--- start Selected text ---

Opinion
October, 1873.
Where property was vested in a trustee for the benefit of a cestui que trust, and it appeared that the cestui, who had been a feme covert when the trust was created, was now sui juris, and that no person was interested in the trust property except the cestui que trust and the trustee, who was willing to convey to her if he properly might, held, that the cestui, who had the entire equitable, should, if she desired, also have the legal estate, and that (affirming Eaton v. Tillinghast, Trustee others, 4 R.I. 276) the court would, at her request, decree a conveyance of the trust property to her, free from the trust.
BILL IN EQUITY, brought by the complainant to terminate a trust for her benefit under the will of Eliza Ward, deceased, which she alleged had, by the death of her husband, become a dry, barren, and useless trust. The passages of the will of said Eliza Ward involved in the construction of the trust, were as follows: —
Arnold Green, for the complainant. These portions of the will of Eliza Ward have already been considered by this court in the case of Ives, Trustee, v. Harris, 7 R.I. 413. The decision then given is, so far as it bears upon the present case, assumed to be controlling law. By the terms of the will, the trust property is limited to the exclusive use of Mrs. Rogers during her life, with full power of appointment by will, and in case of her intestacy the property is given to her heirs. The reasoning in the decision is general, and clearly gives Mrs. Rogers, by necessary implication, a control over the personality of the trust quite as absolute as the control given her over the realty.

--- end Selected text ---
--- start Material provided ---

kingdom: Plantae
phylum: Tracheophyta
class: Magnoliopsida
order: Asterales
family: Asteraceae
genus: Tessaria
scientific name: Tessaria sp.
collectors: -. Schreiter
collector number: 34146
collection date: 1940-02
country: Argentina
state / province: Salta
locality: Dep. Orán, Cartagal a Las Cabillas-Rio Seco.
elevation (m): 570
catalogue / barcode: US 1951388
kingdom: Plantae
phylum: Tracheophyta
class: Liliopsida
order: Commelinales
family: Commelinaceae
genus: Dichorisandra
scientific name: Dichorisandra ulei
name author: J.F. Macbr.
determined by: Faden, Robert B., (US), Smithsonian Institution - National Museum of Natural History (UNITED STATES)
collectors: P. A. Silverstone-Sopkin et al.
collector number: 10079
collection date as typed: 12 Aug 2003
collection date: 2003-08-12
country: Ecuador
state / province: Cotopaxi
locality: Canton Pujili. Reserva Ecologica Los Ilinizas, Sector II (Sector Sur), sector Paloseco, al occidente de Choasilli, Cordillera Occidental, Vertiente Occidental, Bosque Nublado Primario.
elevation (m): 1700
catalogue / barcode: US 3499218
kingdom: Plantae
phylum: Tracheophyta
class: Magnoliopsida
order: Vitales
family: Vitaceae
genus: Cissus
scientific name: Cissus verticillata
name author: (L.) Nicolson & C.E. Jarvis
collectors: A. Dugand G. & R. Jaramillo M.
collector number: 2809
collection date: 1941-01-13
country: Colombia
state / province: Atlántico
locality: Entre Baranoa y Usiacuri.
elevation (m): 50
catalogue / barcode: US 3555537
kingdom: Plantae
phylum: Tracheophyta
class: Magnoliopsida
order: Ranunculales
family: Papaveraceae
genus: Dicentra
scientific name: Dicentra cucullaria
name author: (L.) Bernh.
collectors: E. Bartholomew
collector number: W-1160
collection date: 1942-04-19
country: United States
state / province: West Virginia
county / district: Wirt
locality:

--- end Material provided ---

- _Task requirements_
A. Rewrite the paragraph of the court opinion that begins "BILL IN EQUITY" as a short bulleted list that keeps its main facts.
B. Quote everything in the court opinion from "Where property was" down to "from the trust.".
C. Continue the court opinion from the point where it stops.

- _Results of the exercise_
A.
- The complainant brought a bill in equity.
- She sought to end a trust for her benefit under the will of Eliza Ward, deceased.
- She alleged that her husband's death had made the trust dry, barren, and useless.
- The passages of the will that bear on how the trust is read were set out next.

B.
Where property was vested in a trustee for the benefit of a cestui que trust, and it appeared that the cestui, who had been a feme covert when the trust was created, was now sui juris, and that no person was interested in the trust property except the cestui que trust and the trustee, who was willing to convey to her if he properly might, held, that the cestui, who had the entire equitable, should, if she desired, also have the legal estate, and that (affirming Eaton v. Tillinghast, Trustee others, 4 R.I. 276) the court would, at her request, decree a conveyance of the trust property to her, free from the trust.

C.
The trust has become a dry, barren, naked, and useless one; and where the cestui que trust has the absolute interest in the trust, he can compel the trustee to convey the legal estate to himself or to any other person in fee simple. Cruise Dig. tit. 12, chap. 4, § 6; Hill on Trustees, *278; Lewin on Trusts, *595; Perry on Trusts, *520.
A mere dry trust will not be sustained when the person equitably entitled to any property takes absolutely the entire beneficial interest, and the trustee has no duty to perform, unless the trust be a special one intended to accomplish some object, as to preserve contingent remainders, protect property for the sole and separate use of married women from the creditors of the cestui que trust. Kay v. Scales, 37 Pa. State, 31; Freyvogle v. Hughes. 56 Pa. State, 228; Dodson v. Ball, 60 Pa. State, 492; Megargee v. Nagle, 64 Ibid. 216; Hepburn's Appeal, 65 Ibid. 468.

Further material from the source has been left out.